Render the records as a JSON list of strings, from the first line through the line holding "Sanjavierinas impulsarán sus", inclusive. Give one string per line and leave out any blank lines.

#### RECORDS SUPPLIED

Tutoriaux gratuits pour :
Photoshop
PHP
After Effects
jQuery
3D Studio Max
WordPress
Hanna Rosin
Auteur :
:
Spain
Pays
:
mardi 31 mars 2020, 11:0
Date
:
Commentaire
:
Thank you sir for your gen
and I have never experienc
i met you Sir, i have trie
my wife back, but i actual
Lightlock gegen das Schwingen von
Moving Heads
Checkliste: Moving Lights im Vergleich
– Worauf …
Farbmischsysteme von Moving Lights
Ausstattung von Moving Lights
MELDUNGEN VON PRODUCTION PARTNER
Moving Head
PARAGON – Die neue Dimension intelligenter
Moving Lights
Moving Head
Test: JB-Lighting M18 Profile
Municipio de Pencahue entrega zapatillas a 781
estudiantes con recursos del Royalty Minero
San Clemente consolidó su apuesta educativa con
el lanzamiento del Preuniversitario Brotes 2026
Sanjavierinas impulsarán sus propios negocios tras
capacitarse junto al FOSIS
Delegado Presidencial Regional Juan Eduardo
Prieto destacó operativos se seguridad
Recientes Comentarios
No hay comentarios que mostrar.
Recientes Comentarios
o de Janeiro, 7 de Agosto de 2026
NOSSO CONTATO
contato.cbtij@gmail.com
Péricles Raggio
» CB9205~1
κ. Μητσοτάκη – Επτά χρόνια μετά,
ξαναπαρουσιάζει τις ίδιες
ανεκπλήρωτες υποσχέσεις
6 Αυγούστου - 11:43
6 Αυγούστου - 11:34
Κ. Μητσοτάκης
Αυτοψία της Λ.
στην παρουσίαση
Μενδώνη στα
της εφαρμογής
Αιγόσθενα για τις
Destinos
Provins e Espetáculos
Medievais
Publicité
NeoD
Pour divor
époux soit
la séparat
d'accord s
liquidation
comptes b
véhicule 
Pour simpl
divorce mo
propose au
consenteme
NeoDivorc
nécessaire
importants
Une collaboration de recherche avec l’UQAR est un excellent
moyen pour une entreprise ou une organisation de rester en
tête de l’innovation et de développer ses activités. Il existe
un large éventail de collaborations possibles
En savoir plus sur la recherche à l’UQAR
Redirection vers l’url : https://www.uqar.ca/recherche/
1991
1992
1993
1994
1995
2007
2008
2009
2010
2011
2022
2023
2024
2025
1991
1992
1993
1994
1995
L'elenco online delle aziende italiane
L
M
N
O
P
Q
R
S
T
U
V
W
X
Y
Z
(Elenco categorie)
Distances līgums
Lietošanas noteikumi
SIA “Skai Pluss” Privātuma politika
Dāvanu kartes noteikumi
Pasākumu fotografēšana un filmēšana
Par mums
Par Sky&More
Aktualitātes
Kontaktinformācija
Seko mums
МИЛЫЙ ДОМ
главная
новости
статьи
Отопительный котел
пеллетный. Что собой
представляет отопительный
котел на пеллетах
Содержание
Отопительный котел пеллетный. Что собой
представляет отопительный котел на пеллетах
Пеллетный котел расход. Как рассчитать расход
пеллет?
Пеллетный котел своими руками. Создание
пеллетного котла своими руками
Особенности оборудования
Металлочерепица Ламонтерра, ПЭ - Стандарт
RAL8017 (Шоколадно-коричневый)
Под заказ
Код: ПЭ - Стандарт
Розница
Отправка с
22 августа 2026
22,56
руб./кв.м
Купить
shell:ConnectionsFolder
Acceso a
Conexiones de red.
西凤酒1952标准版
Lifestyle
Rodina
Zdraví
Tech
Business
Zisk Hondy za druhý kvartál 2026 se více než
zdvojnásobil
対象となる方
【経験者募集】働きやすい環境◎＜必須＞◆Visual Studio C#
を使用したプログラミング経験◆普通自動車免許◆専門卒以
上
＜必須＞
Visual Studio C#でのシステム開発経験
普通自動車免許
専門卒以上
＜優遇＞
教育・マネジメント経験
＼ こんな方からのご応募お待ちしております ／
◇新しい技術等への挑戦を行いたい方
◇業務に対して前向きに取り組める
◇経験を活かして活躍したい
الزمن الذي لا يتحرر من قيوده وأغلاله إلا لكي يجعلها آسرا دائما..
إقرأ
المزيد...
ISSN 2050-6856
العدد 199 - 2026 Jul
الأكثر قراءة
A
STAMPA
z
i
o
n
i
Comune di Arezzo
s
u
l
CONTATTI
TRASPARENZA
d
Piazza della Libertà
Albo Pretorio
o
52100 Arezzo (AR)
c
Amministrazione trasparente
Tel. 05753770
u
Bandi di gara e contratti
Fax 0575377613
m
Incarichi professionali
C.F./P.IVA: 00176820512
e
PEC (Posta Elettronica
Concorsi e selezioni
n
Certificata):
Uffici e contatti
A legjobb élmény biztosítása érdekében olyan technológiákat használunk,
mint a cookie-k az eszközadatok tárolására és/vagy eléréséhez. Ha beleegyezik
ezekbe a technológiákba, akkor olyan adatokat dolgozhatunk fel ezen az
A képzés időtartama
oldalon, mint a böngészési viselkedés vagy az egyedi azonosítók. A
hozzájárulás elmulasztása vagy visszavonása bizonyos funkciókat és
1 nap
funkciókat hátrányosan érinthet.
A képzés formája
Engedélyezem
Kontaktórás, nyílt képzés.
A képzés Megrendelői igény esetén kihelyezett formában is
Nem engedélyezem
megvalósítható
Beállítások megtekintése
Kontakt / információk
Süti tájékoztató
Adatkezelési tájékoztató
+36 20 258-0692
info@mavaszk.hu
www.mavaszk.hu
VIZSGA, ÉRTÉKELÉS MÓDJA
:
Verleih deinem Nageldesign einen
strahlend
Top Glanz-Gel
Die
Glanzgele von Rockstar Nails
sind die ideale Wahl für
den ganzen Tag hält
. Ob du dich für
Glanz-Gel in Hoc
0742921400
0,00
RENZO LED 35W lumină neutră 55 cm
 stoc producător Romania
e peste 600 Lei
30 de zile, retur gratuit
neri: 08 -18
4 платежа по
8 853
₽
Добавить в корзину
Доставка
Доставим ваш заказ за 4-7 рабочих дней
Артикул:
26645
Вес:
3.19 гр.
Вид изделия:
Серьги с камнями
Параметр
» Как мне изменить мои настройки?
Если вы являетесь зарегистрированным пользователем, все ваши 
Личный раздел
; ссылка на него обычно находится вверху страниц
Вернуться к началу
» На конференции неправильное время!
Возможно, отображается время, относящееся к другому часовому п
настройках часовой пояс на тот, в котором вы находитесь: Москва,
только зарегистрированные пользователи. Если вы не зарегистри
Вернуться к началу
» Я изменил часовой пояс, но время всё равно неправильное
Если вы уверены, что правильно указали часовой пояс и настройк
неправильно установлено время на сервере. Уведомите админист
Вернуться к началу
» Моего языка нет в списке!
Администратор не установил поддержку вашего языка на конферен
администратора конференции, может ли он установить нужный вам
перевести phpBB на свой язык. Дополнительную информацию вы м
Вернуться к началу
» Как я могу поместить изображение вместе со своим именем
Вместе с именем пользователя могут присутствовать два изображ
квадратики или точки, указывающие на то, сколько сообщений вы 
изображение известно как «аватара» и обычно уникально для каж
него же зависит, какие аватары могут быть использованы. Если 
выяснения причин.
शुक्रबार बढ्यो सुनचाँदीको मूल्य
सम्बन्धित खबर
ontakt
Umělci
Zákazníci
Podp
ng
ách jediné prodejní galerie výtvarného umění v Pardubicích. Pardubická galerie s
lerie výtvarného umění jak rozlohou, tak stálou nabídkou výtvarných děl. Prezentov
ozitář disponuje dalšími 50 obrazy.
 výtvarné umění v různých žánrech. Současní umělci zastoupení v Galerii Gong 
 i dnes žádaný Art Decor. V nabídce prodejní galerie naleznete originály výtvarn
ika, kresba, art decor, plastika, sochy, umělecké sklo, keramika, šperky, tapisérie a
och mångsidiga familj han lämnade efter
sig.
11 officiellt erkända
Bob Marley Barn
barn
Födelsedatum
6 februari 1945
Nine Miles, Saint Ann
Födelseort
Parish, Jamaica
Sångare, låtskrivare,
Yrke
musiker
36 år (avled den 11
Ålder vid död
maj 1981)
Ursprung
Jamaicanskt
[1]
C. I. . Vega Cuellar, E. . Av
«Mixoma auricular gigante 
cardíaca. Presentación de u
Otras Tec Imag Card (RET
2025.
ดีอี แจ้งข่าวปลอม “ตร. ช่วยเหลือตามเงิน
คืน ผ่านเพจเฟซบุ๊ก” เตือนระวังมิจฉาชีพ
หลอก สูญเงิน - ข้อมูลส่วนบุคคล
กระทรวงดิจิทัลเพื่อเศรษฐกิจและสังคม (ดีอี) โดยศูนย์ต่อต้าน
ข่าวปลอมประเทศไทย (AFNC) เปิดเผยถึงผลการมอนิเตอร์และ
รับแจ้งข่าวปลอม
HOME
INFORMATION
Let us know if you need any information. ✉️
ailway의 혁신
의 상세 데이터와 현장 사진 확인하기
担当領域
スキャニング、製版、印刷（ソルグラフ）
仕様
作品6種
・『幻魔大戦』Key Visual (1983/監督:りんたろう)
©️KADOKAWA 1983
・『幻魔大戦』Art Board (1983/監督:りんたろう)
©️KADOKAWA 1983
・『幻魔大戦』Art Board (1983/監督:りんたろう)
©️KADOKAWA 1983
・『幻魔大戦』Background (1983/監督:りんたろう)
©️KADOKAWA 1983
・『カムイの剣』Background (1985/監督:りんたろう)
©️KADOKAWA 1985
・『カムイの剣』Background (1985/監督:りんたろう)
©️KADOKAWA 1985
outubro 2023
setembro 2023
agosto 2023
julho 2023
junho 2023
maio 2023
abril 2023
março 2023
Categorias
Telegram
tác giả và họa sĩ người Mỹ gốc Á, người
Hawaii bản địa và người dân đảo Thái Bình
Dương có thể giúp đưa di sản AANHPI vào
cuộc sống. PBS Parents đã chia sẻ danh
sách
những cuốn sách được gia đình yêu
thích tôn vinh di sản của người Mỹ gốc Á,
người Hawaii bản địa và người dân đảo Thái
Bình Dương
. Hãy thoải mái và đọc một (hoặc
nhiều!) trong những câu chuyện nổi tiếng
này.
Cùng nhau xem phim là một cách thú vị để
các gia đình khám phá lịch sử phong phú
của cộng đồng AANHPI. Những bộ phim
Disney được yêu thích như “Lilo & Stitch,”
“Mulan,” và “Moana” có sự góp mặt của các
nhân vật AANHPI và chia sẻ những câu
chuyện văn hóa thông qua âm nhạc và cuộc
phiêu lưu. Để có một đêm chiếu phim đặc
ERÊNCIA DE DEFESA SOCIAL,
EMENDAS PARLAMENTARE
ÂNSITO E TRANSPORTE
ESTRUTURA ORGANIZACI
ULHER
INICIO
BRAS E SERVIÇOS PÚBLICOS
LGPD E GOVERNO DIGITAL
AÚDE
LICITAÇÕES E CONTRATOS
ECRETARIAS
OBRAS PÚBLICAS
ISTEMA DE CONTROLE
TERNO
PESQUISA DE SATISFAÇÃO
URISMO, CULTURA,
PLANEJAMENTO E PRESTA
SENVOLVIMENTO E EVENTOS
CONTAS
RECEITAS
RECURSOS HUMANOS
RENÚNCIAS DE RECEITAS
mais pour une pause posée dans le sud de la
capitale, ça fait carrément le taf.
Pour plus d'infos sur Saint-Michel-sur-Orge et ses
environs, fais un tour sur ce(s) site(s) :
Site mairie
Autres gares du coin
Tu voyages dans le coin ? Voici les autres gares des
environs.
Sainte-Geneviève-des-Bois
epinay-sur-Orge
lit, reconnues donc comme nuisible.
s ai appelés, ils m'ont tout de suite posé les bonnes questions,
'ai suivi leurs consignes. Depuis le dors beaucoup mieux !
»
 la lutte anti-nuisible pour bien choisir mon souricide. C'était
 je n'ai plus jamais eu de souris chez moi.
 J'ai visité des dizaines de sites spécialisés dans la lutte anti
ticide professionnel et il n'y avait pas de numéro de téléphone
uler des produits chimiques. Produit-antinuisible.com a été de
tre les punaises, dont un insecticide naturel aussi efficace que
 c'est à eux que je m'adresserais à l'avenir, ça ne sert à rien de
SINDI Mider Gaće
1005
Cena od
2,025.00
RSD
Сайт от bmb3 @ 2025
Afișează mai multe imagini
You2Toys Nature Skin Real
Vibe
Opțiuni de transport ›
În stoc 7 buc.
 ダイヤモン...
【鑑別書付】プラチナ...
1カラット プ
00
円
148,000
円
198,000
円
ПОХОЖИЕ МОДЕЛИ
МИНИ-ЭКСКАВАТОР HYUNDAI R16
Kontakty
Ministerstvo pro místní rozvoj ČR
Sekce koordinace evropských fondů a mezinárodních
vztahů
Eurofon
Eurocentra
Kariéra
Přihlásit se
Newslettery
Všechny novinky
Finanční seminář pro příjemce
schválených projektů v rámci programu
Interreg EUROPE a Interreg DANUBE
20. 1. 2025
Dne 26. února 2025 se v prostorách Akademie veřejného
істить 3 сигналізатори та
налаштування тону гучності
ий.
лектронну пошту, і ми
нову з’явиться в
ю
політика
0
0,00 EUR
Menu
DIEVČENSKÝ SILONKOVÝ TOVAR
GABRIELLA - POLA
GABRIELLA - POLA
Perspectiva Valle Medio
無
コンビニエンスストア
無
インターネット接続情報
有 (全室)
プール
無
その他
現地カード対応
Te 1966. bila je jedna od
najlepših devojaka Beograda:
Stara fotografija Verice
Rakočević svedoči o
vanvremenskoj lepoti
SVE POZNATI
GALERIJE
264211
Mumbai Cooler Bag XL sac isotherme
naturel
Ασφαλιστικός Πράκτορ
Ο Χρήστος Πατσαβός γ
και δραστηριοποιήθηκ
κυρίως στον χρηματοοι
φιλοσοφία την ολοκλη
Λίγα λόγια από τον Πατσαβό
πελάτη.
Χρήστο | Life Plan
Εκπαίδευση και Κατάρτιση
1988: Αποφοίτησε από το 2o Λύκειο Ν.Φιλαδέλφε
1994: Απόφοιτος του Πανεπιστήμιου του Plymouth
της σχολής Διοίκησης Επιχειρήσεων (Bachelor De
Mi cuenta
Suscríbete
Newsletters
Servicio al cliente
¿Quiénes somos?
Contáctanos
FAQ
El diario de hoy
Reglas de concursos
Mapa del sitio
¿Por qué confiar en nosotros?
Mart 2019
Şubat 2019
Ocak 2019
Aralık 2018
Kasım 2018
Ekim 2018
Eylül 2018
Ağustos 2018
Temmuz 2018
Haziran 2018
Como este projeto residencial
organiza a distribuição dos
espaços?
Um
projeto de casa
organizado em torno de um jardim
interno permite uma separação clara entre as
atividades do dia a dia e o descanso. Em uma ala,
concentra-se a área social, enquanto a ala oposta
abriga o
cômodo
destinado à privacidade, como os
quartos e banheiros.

########

EXERCISE ANSWER:
[
  "Tutoriaux gratuits pour :",
  "Photoshop",
  "PHP",
  "After Effects",
  "jQuery",
  "3D Studio Max",
  "WordPress",
  "Hanna Rosin",
  "Auteur :",
  ":",
  "Spain",
  "Pays",
  ":",
  "mardi 31 mars 2020, 11:0",
  "Date",
  ":",
  "Commentaire",
  ":",
  "Thank you sir for your gen",
  "and I have never experienc",
  "i met you Sir, i have trie",
  "my wife back, but i actual",
  "Lightlock gegen das Schwingen von",
  "Moving Heads",
  "Checkliste: Moving Lights im Vergleich",
  "– Worauf …",
  "Farbmischsysteme von Moving Lights",
  "Ausstattung von Moving Lights",
  "MELDUNGEN VON PRODUCTION PARTNER",
  "Moving Head",
  "PARAGON – Die neue Dimension intelligenter",
  "Moving Lights",
  "Moving Head",
  "Test: JB-Lighting M18 Profile",
  "Municipio de Pencahue entrega zapatillas a 781",
  "estudiantes con recursos del Royalty Minero",
  "San Clemente consolidó su apuesta educativa con",
  "el lanzamiento del Preuniversitario Brotes 2026",
  "Sanjavierinas impulsarán sus propios negocios tras"
]